> [Given data]:
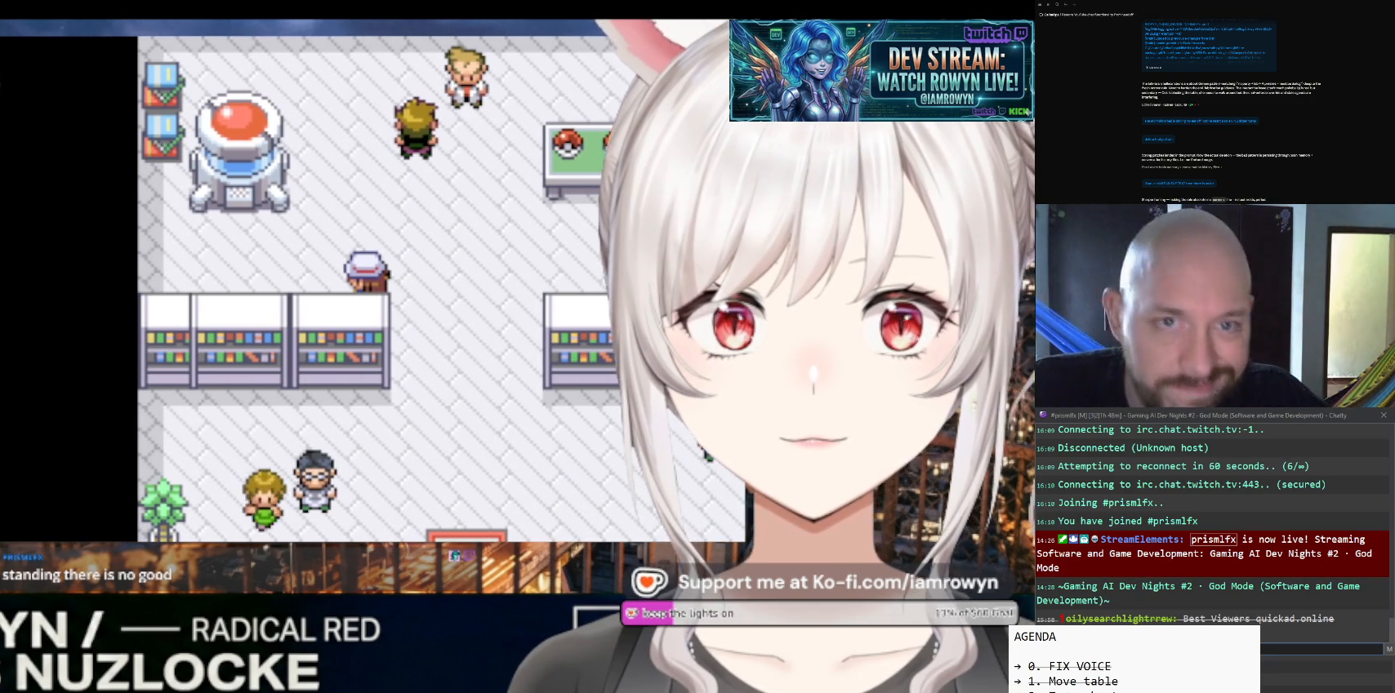
{"buttons": ["DPAD_LEFT"], "events": []}
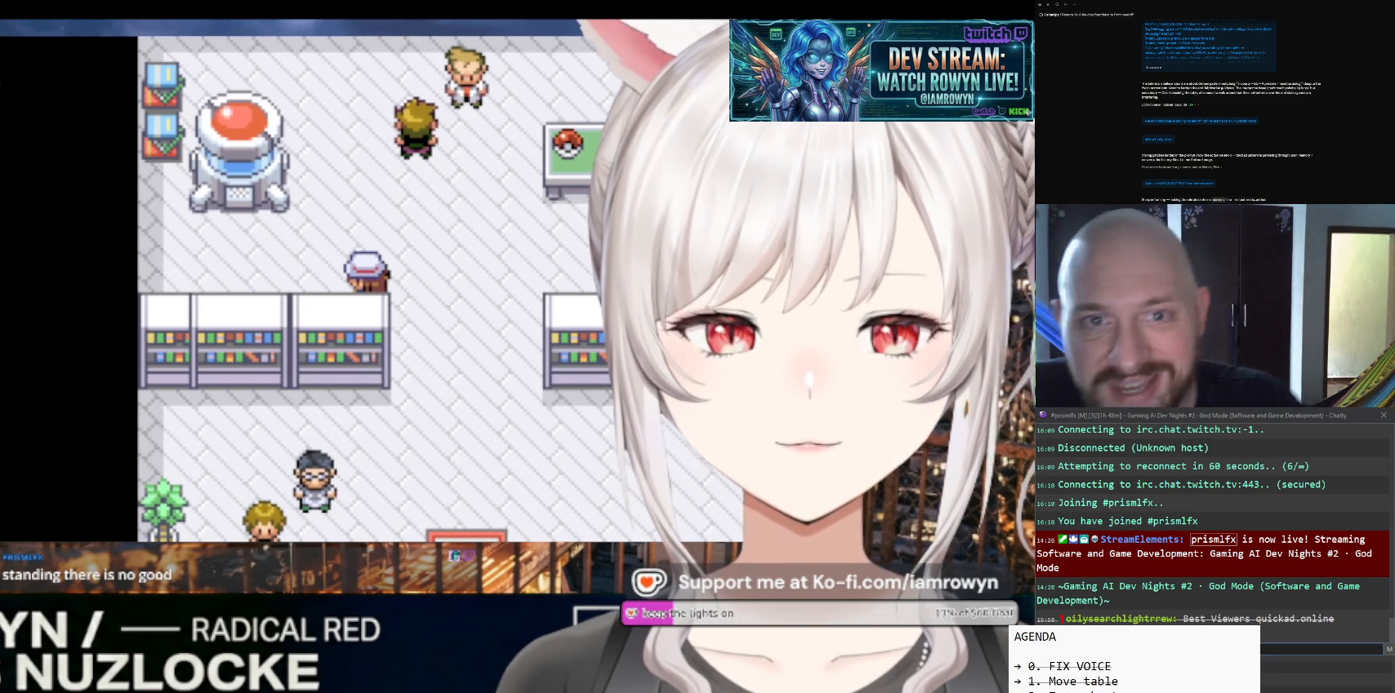
{"buttons": ["DPAD_LEFT"], "events": []}
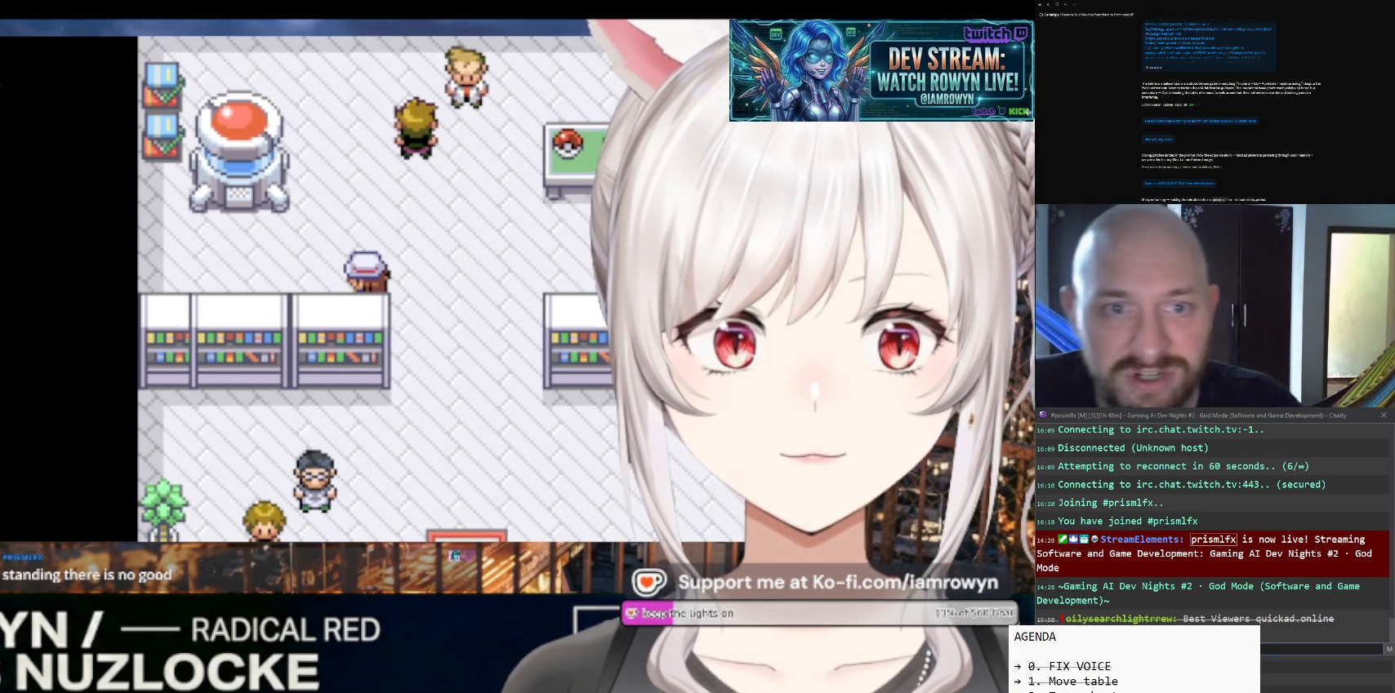
{"buttons": ["DPAD_RIGHT"], "events": [[167, "DPAD_LEFT", "up"], [167, "DPAD_RIGHT", "down"]]}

> [About this task]: The material shown above is to be repeated verbatim, and its pictures are to be omitted.

> [Result of this task]:
{"buttons": ["DPAD_LEFT"], "events": []}
{"buttons": ["DPAD_LEFT"], "events": []}
{"buttons": ["DPAD_RIGHT"], "events": [[167, "DPAD_LEFT", "up"], [167, "DPAD_RIGHT", "down"]]}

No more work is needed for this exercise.